What the exercise asks: Each line at or after the one containing "line: (1230, 884)" should be transcribed exactly, up to and including the final line of the data.
--- --- ---
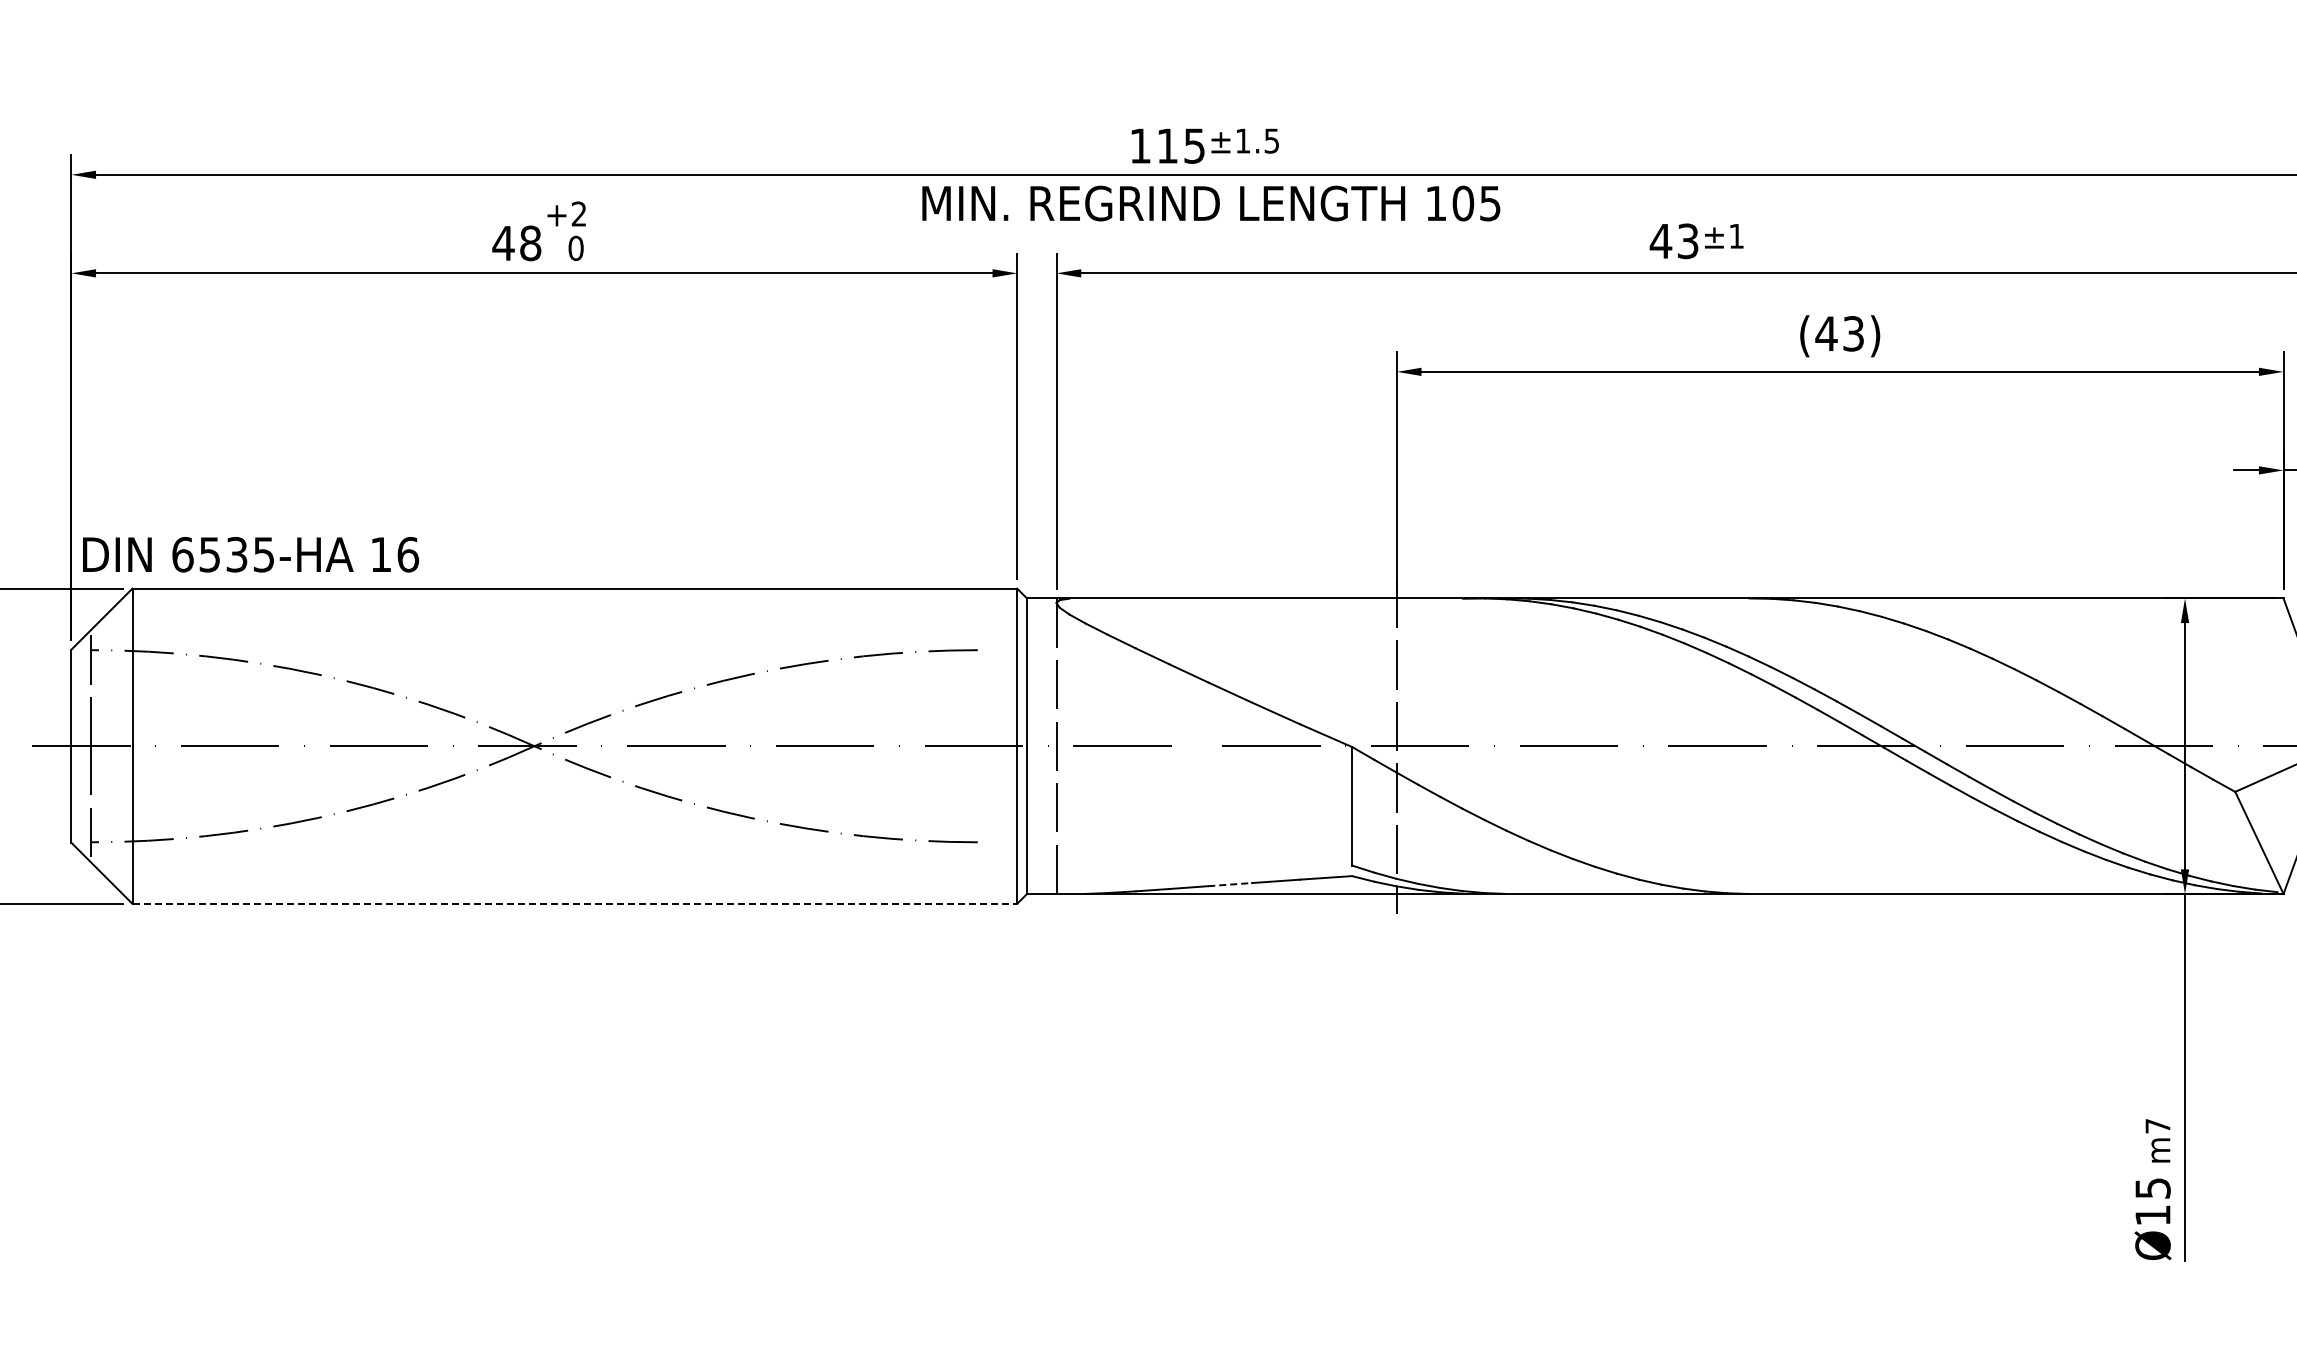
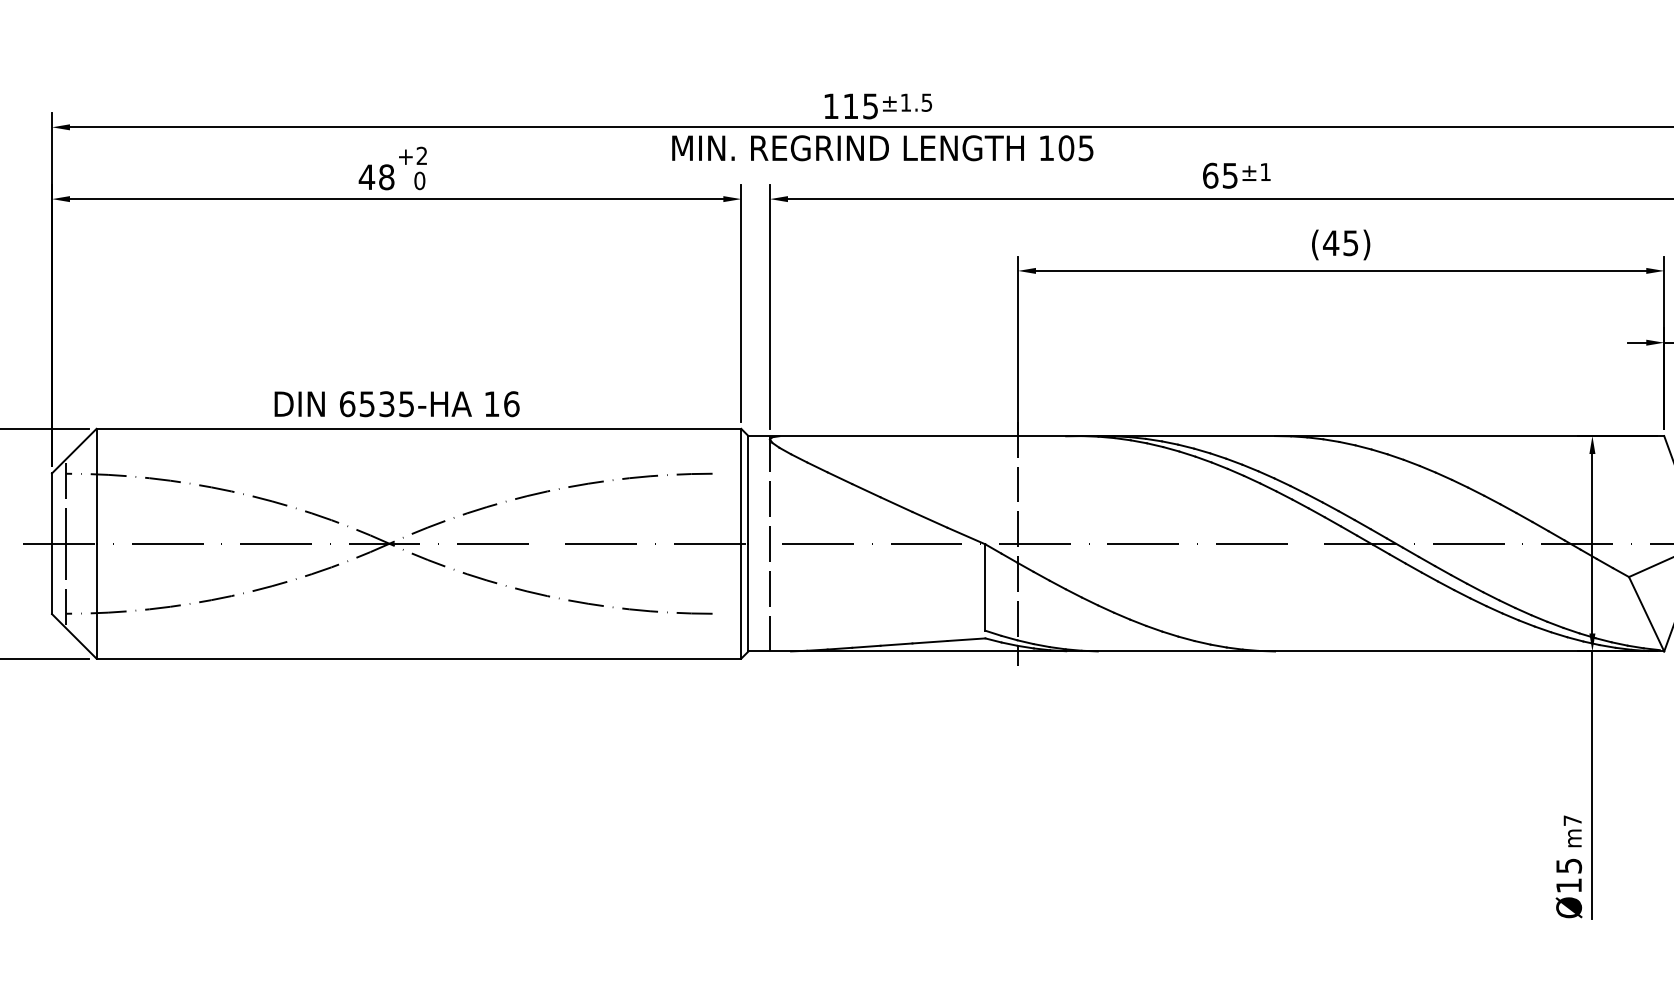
text: (1673, 241) -> (1219, 175), 43 -> 65
text: (1853, 333) -> (1350, 242), (43) -> (45)
text: (251, 554) -> (397, 404), moved
line: (1230, 884) -> (896, 644), dashed -> solid
line: (575, 903) -> (419, 658), dashed -> solid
--- --- ---
The answer:
line: (1230, 884) -> (896, 644), dashed -> solid
line: (575, 903) -> (419, 658), dashed -> solid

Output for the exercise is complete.